Pada era 80-an Amerika Serikat (AS) berhasil membujuk pemerintah
negara-negara Arab dan negara-negara berpenduduk muslim lainnya seperti
Indonesia dan Malaysia untuk mendukung perjuangan rakyat Afganistan
melawan pasukan pendudukan Uni Soviet (yang merupakan musuh ideologis AS
dalam era perang dingin), dengan slogan untuk membentengi agama Islam
dan umat Islam dari gempuran komunis. Selama pendudukan Uni
Soviet di Afganistan, mereka dipuji, disanjung, dielu-elukan, lantaran
misi mulia dan sakral yang memiliki dasar legitimasi keagamaan sangat
kuat berada di pundak mereka. Inilah jihad mengusir pasukan tak bertuhan
(komunis) dari negeri Islam. Pemerintah dan umat Islam mendukung secara
moral, politik, dan finansial keberangkatan para Mujahidin ke
Afganistan. Bahkan sejumlah pemerintah negara Arab terlibat langsung
mengatur dan mengoordinir perjalanan mereka ke Afganistan.
Presiden Mesir Anwar Sadat-dengan dorongan Amerika Serikat dan atas
restu Presiden Pakistan Zia ul Haq saat itu-tercatat berperan besar bagi
pembentangan jalan hijrahnya ribuan aktivis Islam dari Mesir ke
Pakistan dan Afganistan. Presiden Zia ul Haq pun bekerja sama dengan CIA
membangun kamp-kamp latihan militer bagi Afgan Al Arab di Kota Peshawar
(Pakistan) dan sekitarnya, sebelum mereka diterjunkan dalam pertempuran
di Afganistan.
Akan tetapi, setelah pasukan Uni Soviet
hengkang dari Afganistan tahun 1989, AS ternyata mengkhianati Muahidin
dan sama sekali tidak memberi penghargaan atas jasa para Mujahidin
mengalahkan musuh ideologis AS. Para Mujahidin juga bak kehilangan
induk, setelah tewasnya Presiden Pakistan Zia ul Haq yang dikenal banyak
memberi perlindungan terhadap kaum Mujahidin.
Menurut
penuturan salah seorang pemimpin Mujahidin, Abdurrasul Sayyaf, CIA mulai
berusaha membunuh Presiden Zia ul Haq, Osama bin Laden, dan Sheikh
Abdullah Azzam, tatkala ada gejala kekalahan Uni Soviet di Afganistan.

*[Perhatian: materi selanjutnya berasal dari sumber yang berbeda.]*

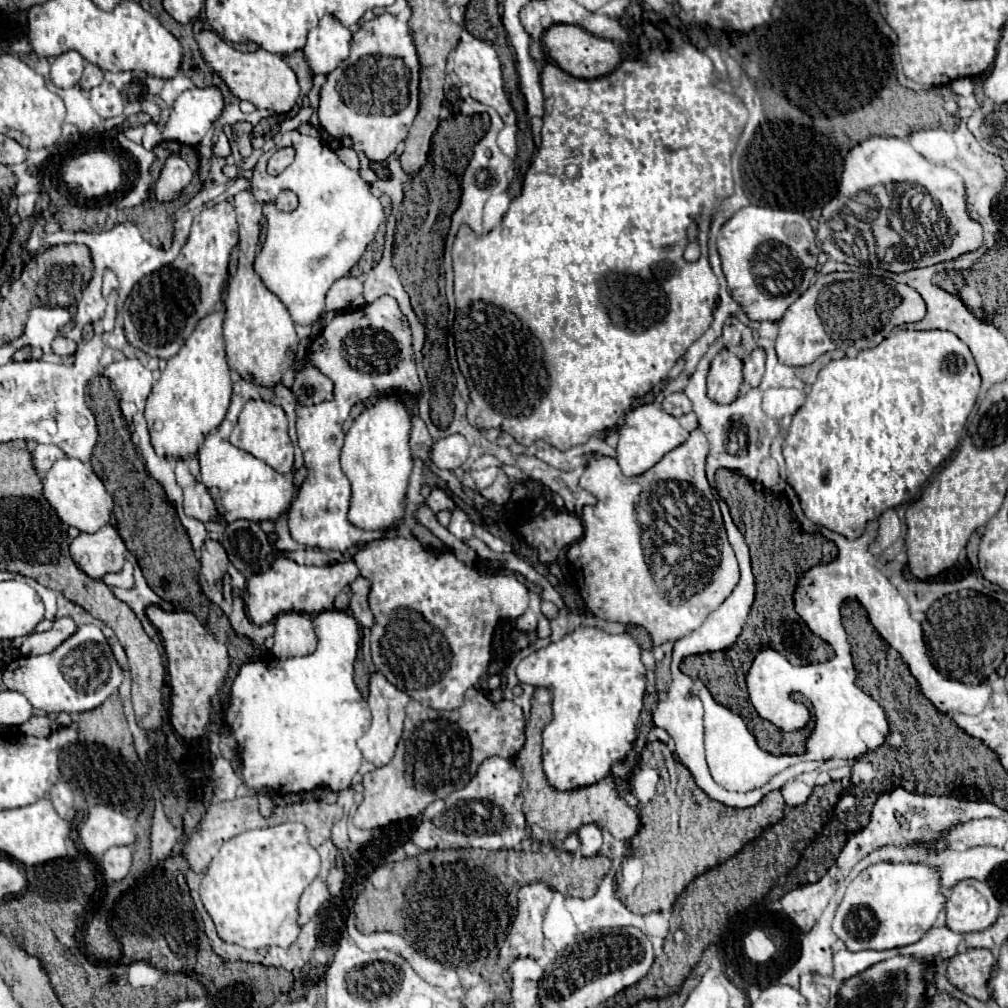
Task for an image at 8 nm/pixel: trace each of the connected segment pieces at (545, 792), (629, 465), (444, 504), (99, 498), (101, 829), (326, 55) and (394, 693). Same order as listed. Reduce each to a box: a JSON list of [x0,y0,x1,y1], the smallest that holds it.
[[516,687,638,847],[616,403,688,477],[426,487,454,513],[44,457,112,533],[80,805,136,857],[304,15,350,75],[358,673,410,767]]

Upaya pembunuhan ini dilakukan oleh karena AS/CIA merasa tidak lagi
membutuhkan tenaga dari tokoh-tokoh kunci tersebut. Bahkan AS merasa
khawatir bila para tokoh mujahidin ini dibiarkan ikut memenangkan perang
melawan Soviet sampai akhir, malah akan menambah semangat jihad dan
justru membahayakan posisi dan pengaruh AS di wilayah tersebut. Sayyaf
lebih jauh mengungkapkan, Zia ul Haq pernah mengatakan bahwa nasib
dirinya berada di tangan CIA. Karena itu, lanjutnya, Zia ul Haq ke mana
pun pergi selalu meminta ditemani Dubes AS di Islamabad yang akhirnya
memang tewas bersamanya dalam satu pesawat yang meledak begitu lepas
landas.
Perbedaan pendapat antara Zia ul Haq dan Pemerintah
Amerika Serikat (AS), ungkap Sayyaf, menyangkut soal masa depan
Afganistan pascahengkangnya Uni Soviet. Zia ul Haq bersikeras Afganistan
harus menjadi negara Islam, sedangkan AS menginginkan Pemerintah
Afganistan lebih sekuler dan berafiliasi ke Barat. Perbedaan pendapat
tersebut ternyata harus dibayar mahal oleh Zia ul Haq yang membawa
kematiannya secara tragis.
Setelah itu, tokoh Ikhwanul Muslimin
asal Palestina, Sheikh Abdullah Azzam-yang dikenal anti-AS-juga tewas
akibat ledakan bom mobil yang dipasang CIA di Kota Peshawar. Hanya Osama
bin Laden yang masih selamat dari upaya pembunuhan AS, karena ia cepat
pindah ke Sudan saat itu. Hilangnya tokoh-tokoh sekaliber Zia ul Haq
dan Sheikh Abdullah Azzam merupakan pukulan politik yang sangat dahsyat
terhadap Mujahidin Afganistan dan kaum Afgan Al Arab.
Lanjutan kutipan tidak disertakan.